Anthony Watts has an excellent post showing the calibre of the quality control carried out by Phil Jones and Jim Hansen and the quality of Phil Jones’ “proof” that the “overall urban bias …is greater than 0.05 deg in the 20th century”. Marysville CA (425745000030), GISS population 12,000, is in the USHCN network and is used in the GISS, CRU and NOAA calculations of global temperature. Here’s one of Anthony’s pictures; go to his site for more sickening pictures.
Marysville CA weather station. Cars with heated radiators park inches from the thermometer (among other things)
Here is a plot of the temperature history at Marysville as downloaded by Anthony from GISS
Anthony contrasted this with results from nearby Orland CA (425725910040), GISS rural area, where the temperature history is shown below:
One small tweak on Anthony’s interpretation. His GISS graphic shows the “raw” not the “adjusted” GISS version. But as far as I can tell, the NOAA calculation uses the “raw” version according to their the readme which says:
This data set contains gridded temperature anomalies calculated by the “anomaly method”. Gridpoint temperatures are calculated by averaging the unweighted raw data from all stations within the grid box, and then the anomaly is the difference from 1961-90 mean.
So this is worth bearing in mind when NOAA tells you that March 2007 was the warmest in a milllllll-yun years or was it a billlll-yun years. The “adjusted” Marysville data from GISS is shown below:
The UHI warming here isn’t as bad, but it’s still arbitrary and biased relative to Orland. (And they reduced “warm” 19th century Orland temperatures no doubt for a “good” reason.) They also reduced Orland temperatures in the 1930s; the adjusted Orland temperatures are warmer now than in the 1930s; the opposite is the case with unadjusted. I wonder how they adjusted the Marysville temperatures. But what to do with the adjustments to the Dawson, Yukon data which Rob Wilson rejected. How does one go about sometimes using their adjustments and dometimes not.
But let’s say that they got all their adjustments exactly right. What does that say about the quantum of UHI? Here’s a town of 12,000 which qualifies as “rural” in all the UHI studies. The non-climatic effect here is at least 3 deg C. In this case, we can estimate it because there’s a less bad station nearby. What does one do in China or Indonesia where nearly all the stations seem to be in large cities (even if they started out small, they’re large now)?

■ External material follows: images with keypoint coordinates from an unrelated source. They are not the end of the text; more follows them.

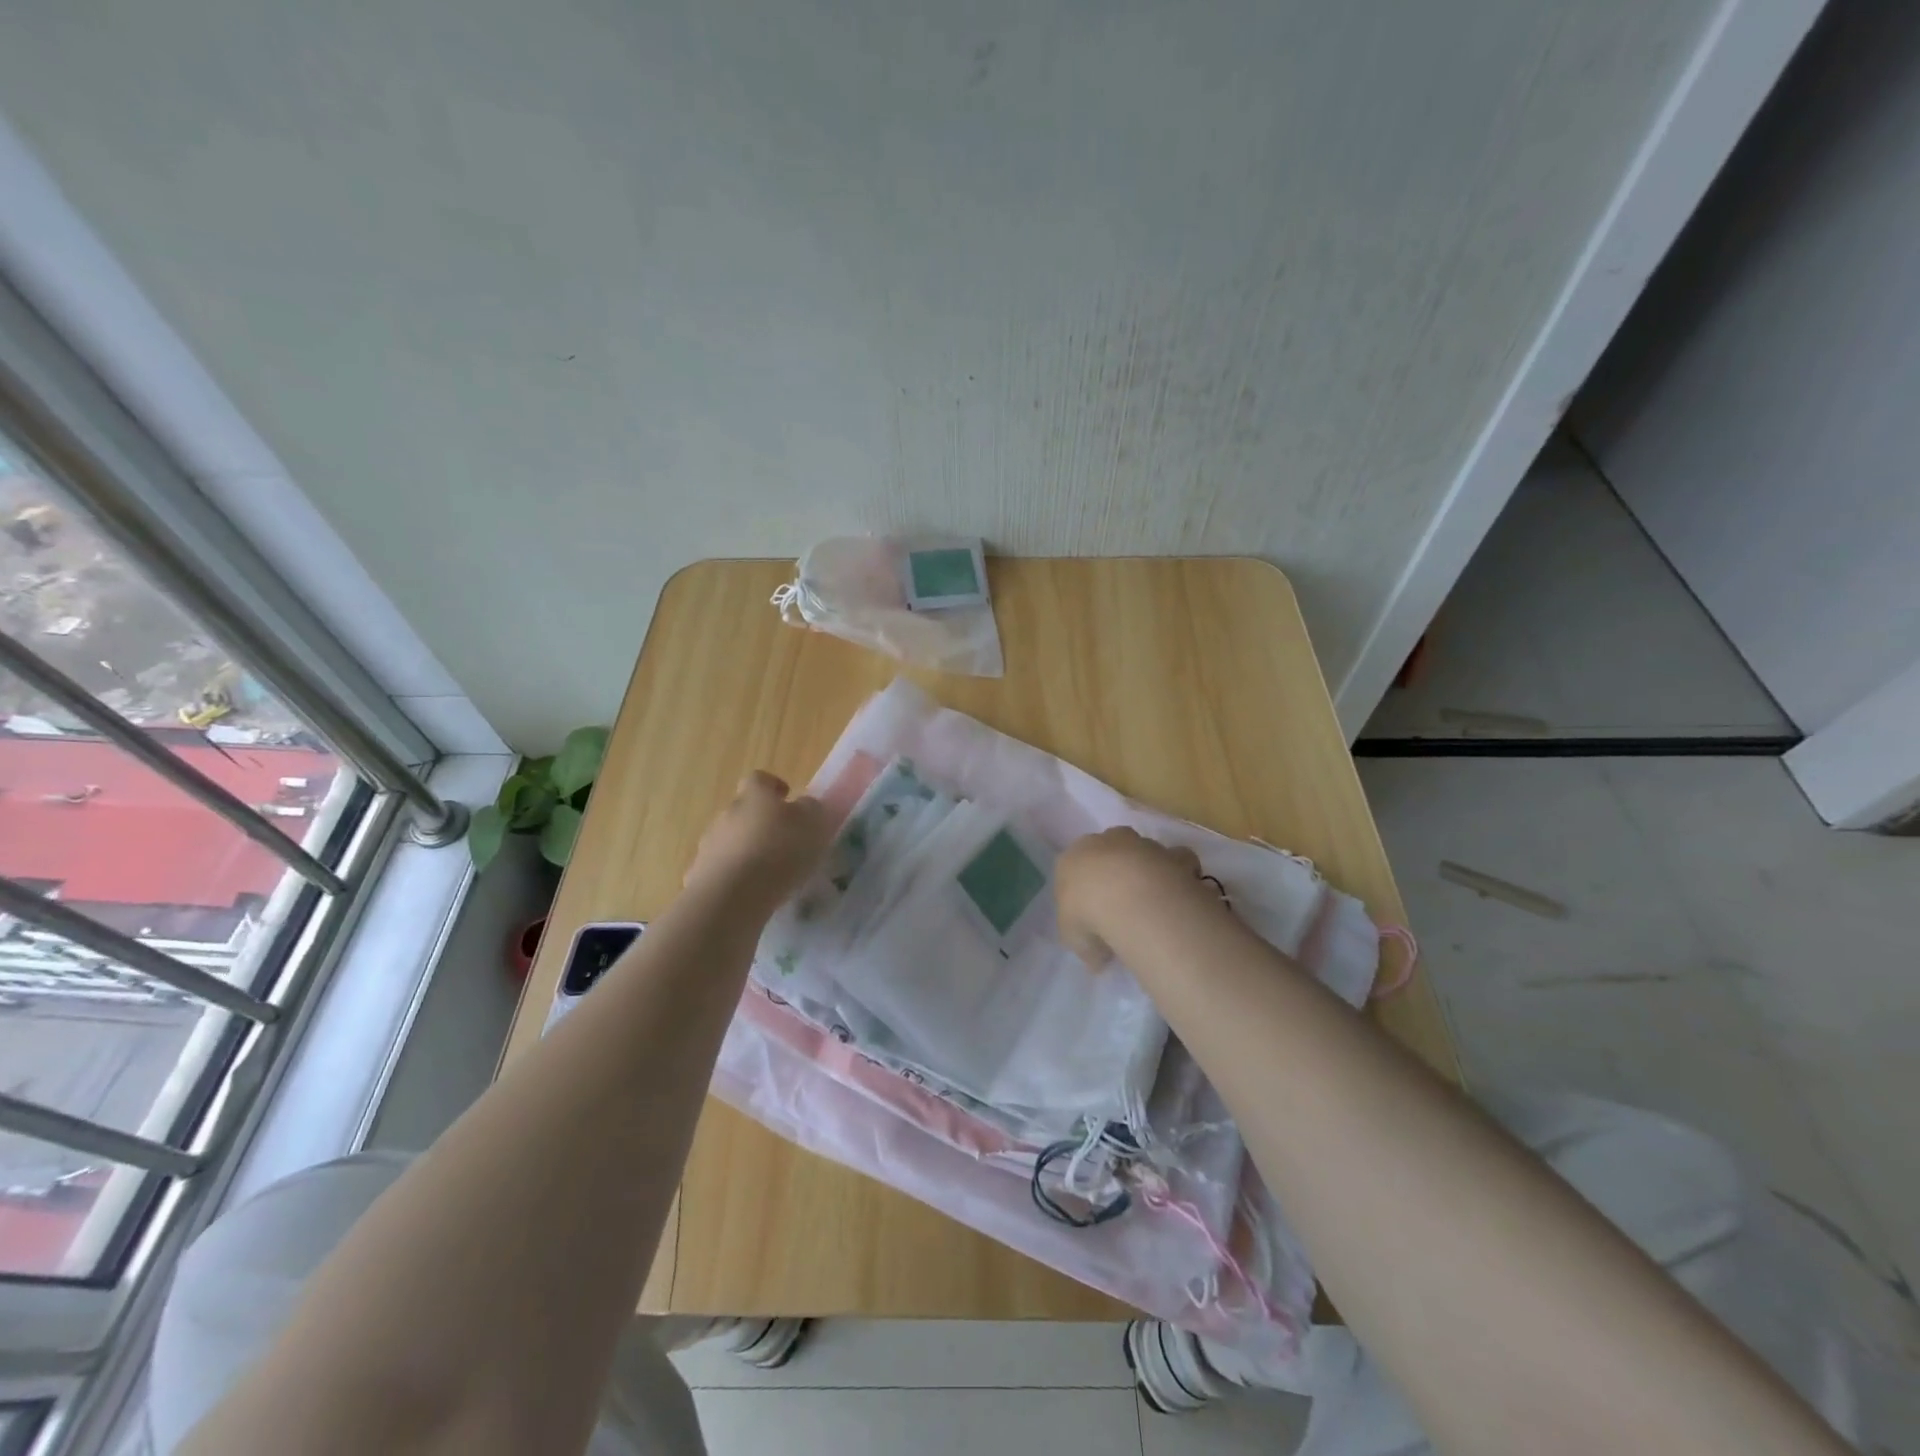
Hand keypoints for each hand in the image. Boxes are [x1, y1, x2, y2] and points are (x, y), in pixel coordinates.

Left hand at [685, 771, 831, 911]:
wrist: (732, 895)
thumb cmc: (778, 852)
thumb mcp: (812, 825)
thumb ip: (810, 809)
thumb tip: (804, 803)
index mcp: (755, 795)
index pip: (760, 779)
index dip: (773, 787)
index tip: (787, 799)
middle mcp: (727, 812)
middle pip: (743, 810)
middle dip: (760, 822)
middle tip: (782, 841)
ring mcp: (709, 843)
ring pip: (730, 839)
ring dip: (745, 849)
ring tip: (766, 871)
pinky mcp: (699, 873)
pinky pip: (719, 867)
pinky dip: (732, 874)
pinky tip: (748, 891)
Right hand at [1055, 826, 1217, 967]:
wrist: (1130, 897)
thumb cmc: (1087, 913)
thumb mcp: (1074, 939)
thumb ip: (1086, 944)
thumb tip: (1098, 958)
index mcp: (1072, 859)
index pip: (1073, 870)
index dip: (1084, 893)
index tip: (1091, 917)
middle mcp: (1104, 842)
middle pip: (1109, 853)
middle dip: (1115, 873)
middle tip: (1122, 907)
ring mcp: (1140, 844)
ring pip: (1144, 853)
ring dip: (1148, 872)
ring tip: (1154, 906)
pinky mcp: (1171, 853)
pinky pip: (1178, 862)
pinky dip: (1180, 875)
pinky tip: (1179, 897)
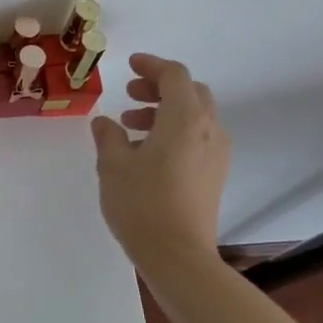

[UPDATE: Eli Rabett has claimed that I “blew” it when I said that this “town of 12,000 qualifies as ‘rural’ in all the UHI studies”, because it is not used as a GISS unlit site. The phrase “UHI studies” is not especially clear, but is intended to cover studies like Jones et al 1990, Karl et al 1998 purporting to show that there is negligible UHI effect in global composites; the GISS composite is not a “UHI study”. Jones et al 1990 used Chinese cities with populations under 100,000 as “rural” comparanda. Karl et al 1988 said:
Due to the large number of stations located in sparsely populated areas [over 85% (70% of all stations had a 1980 population of less than 25 000 (10 000)], the impact of urbanization is not large in relation to decadal changes of temperature in the United States.
Marysville falls squarely into Karl’s definition of a “sparsely populated” area. The salient point is that the GISS adjsutment estimated a substantial UHI effect at Marysville requiring adjustment; if this adjustment is justified, then GHCN and CRU (and IPCC relying on CRU) should have used it. Eli can’t have it both ways. [End UPDATE Jul 30, 2007]
And what can one say about quality control as practiced by Phil Jones and Jim Hansen if they let this sort of stuff into their network? Maybe they should spend a little less time going to conferences and a little more time doing quality control on the temperature data that they’re being paid to report on.
Here are plots of the GISS adjustments for Marysville and Orland. I haven’t tried to wade through GISS adjustments yet. At a first impression, the adjustments look to implemented in 5-year steps. This is obviously something different than Time-of-Observation adjustments or step adjustments. Any thoughts on what they’re doing would be welcome.
Here is the difference between the GHCN raw monthly data and the USHCN raw (“Areal”) data.
A GISS Rural Cooling Adjustment?
Here’s another odd plot, which I’ll have to triplecheck. The first diagram below shows 3 calculation stages: GHCN Raw- GISS Raw (which should deal with all the time of observation and station history stuff); GISS Raw – GISS Adjusted (the GISS urban heat adjustment); the combined GHCN Raw – GISS Adjusted. I’ve done this first for Marysville GISS population 12,000, periurban lighting; and Orland GISS rural; unlit. We’ve seen a strong UHI effect at Marysville and GISS makes a substantial adjustment in the early portion of this series – up to 2 deg C, notwithstanding Jones view that UHI does not exceed 0.05 deg per century.
Now the same things with Orland CA. This time the GISS adjustment goes the other way – I presume that the rationale for this adjustment is the well-known “rural cooling” effect, but I’ll ocntinue investigating.